■ Task to carry out
Carry on the passage about gravel extraction and its environmental impacts, starting right after its last sentence.
··· Quoted passage
The problem can only be addressed empirically at present by observing
channel changes that result from various rates of gravel extraction.
The best record of channel changes is usually that from aerial
photographs. For example, we obtained air photos of gravel bars in
the Skykomish and Snohomish Rivers taken in 1948, 1961, 1969 and
1976. Changes in bar area could be measured on the photographs (after
adjusting for the effects of differences in water elevation), and
changes in bar elevation could be estimated with the parallel bar
accessory to a mirror stereoscope. Records of gravel extraction from
various bars indicated that the average extraction rates for the
periods between photographs had ranged from zero to 84,000 tons/year.
For example, one bar in a six-mile zone, for which differences in
sediment yields had indicated the accumulation of between 5,000 and
21,000 yd3/yr, grew by 3,000 yd3/yr between 1948 and 1961 in the
absence of gravel harvesting. Between 1961 and 1968, an average
extraction rate of 50,000 yd3/yr decimated the bar, and slightly
diminished the adjacent bars upstream and downstream. During the
period 1969-1976, when the extraction rate declined to an average of
15,000 yd3/yr, no significant changes were observed.
Although these observations are complicated by the vagaries of flow
and sediment transport as well as by vague records of extraction,
they suggest that 10,000 to 15,000 yd3/yr could be removed from this
bar or one of its neighbors without causing a long-term erosive
trend. Such a harvest could not be taken from more than one bar,
although the total harvest could be divided between several sites. A
reasonable policy in such a case would be to limit extraction in the
reach to perhaps 12,000 yd3/yr and to monitor the results over a
number of years, either by ground survey or photographically. If
there are no unfavorable effects, the limit could be cautiously
raised. However, doubling of the offtake would remove more gravel
than enters the reach, and could not be maintained for long. Other
case studies are reported elsewhere (4).
In some channel reaches, extraction limits need to be set in the absence of either aerial photographs or of earlier extraction records. In such cases, a reasonable initial policy might be to limit total offtake from the bars in a reach to one half of the estimated annual bedflow influx. The resulting channel behavior can be monitored and the limit decreased or raised cautiously if appropriate. Where sequences of aerial photographs show that the bars are diminishing even in the absence of gravel extraction, harvesting is not likely to be a wise policy.
ENVIRONMENTAL IMPACTS OF GRAVEL EXTRACTION
Exploitation of the various gravel sources referred to in this paper could have deleterious consequences that could be minimized with foresight and an understanding of the geomorphic basis of the hazard.
Pleistocene Meltwater Deposits
The most frequent consequence of exploiting these highly visible features is the creation of an obvious scar in the landscape. Also, during their active lives the quarries are unsightly, dusty, and noisy. These problems could be reduced by designing the quarry to reduce its visibility, and by regrading and revegetating the site after its exhaustion. Removal of vegetation and disturbance of slopes and dirt roads by heavy vehicles can generate an important local source of sediment that erodes into nearby streams and ditches. Various sediment control techniques, such as installation of settling ponds or design of the work to prevent the concentration of runoff, can be used to alleviate this problem. Some meltwater deposits are aquifers, and they may consist of gravel that is too coarse to filter contaminants from water. In such cases it is prudent to ensure that oil, fuel or other pollutants do not enter the groundwater either during or after quarry operation. This is a particularly important issue where the aquifers are shallow and close to streams.
······
··· Dataset excerpts
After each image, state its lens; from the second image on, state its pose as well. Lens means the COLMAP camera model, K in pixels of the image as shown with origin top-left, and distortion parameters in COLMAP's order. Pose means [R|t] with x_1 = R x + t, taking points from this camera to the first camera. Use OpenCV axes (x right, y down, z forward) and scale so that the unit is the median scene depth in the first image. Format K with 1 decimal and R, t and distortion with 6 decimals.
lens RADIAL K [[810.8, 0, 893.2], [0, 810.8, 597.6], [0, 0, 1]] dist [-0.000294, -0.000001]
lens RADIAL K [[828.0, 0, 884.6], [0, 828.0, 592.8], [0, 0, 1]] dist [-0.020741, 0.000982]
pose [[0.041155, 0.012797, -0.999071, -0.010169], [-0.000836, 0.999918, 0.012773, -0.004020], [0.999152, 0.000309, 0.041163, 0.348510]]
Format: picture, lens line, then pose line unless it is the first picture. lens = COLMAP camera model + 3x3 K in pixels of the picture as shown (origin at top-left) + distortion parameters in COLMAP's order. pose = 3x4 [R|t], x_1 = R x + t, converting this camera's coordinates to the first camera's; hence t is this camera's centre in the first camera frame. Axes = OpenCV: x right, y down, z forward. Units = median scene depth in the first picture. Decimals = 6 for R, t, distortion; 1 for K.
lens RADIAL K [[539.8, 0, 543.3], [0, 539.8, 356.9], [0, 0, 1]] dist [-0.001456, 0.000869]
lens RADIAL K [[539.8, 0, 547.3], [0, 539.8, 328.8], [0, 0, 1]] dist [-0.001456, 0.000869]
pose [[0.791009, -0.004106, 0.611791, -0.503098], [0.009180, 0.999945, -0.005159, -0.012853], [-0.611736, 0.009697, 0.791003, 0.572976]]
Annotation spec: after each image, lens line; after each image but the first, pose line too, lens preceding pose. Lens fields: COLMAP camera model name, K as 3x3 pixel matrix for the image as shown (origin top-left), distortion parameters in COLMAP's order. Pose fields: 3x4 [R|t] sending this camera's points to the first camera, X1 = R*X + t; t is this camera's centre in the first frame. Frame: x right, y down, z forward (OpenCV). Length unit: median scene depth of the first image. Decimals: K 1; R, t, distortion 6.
······
■ Answer for the task
Floodplains and low terraces in western Washington are often
cultivated or used for dairy farming. To an increasing extent they
will probably also be used for parks and other facilities associated
with recreation on the major rivers. The esthetic degradation
associated with gravel mining on valley floors conflicts with these
uses to some extent, although the conflict could be limited through
careful site planning and regrading after gravel extraction. Some of
the present eyesores associated with gravel mining could easily be
avoided by greater sensitivity to esthetic values on the part of landowners.
Gravel extraction creates large, deep pits, the floors of which lie
below flood levels in the river. The pits are usually diked to
prevent invasion by the river during overbank flooding, but the dike
material is commonly obtained from the pit and therefore is of a size
that can be eroded by the river. Dike collapse and river inflow
allows entrapment of fish, and in some cases may cause drastic
channel displacement, erosion of new channels across the floodplain,
and undermining of hillslopes, bridges, and other structures. The
channel-diversion hazard is particularly great if gravel extraction
is carried out in or near former flood channels crossing point bars
in the most recently deposited portion of a floodplain.
The threat of river channel diversion is illustrated in Figure 8. Recent alluvium of the Yakima River at Union Gap, Washington, had been mined from deep pits in the valley floor. Each pit was diked, but lateral channel shifting undermined the dike of the upper gravel pit during a modest flood in 1971. The river entered this pit and flowed out of the downstream end of the pit, across the floodplain, and into a second gravel pit 4,000 feet downstream. There it breached another dike and re-entered the original main channel. This avulsion moved the channel up to 2000-3000 feet westward in a single flood, causing it to begin undermining the embankment of an interstate highway. The consequences do not end with the initial diversion because the new channel is shorter, steeper, and less sinuous than the original channel. Because the sinuosity of the main channel had not changed during the preceding 34 years for which there is an air-photo record, one might expect the river in the diverted reach to re-establish a more sinuous course by bar disposition, bank erosion, and rapid lateral shifting.
Figure 8. Channel diversion across the Yakima River floodplain at
Union Gap, WA, caused by dike failure in a gravel pit. Tributaries
to the river are represented by dashes separated by dots.
The presence of many abandoned gravel pits in the floodplains of the Yakima, Stillaguamish, and other rivers increases the chances of future diversions of this kind. Fortunately, sequences of maps and air-photos can be used in combination with field observations of floodplain microtopography and stratigraphy to predict whether a proposed or active gravel pit is likely to be invaded, as well as the course of events after breaching (4).
Ill-planned and careless harvesting of sand and gravel from river
channel bars can have serious impacts on stream turbidity, bar
stability, channel evolution, and various other subtle aspects of
river behavior. There may also be impacts on fish habitat, esthetics,
and other river values as an indirect result of the channel disturbance.
Some of the impacts on water quality are now controlled by law. Extraction
should not be conducted below the water level in order to keep
turbidity levels to a minimum, and settling ponds must be used to
detain gravel-washing water long enough for settling out of fine
particles. A more difficult problem to control is the leakage of oil
from machinery into the stream.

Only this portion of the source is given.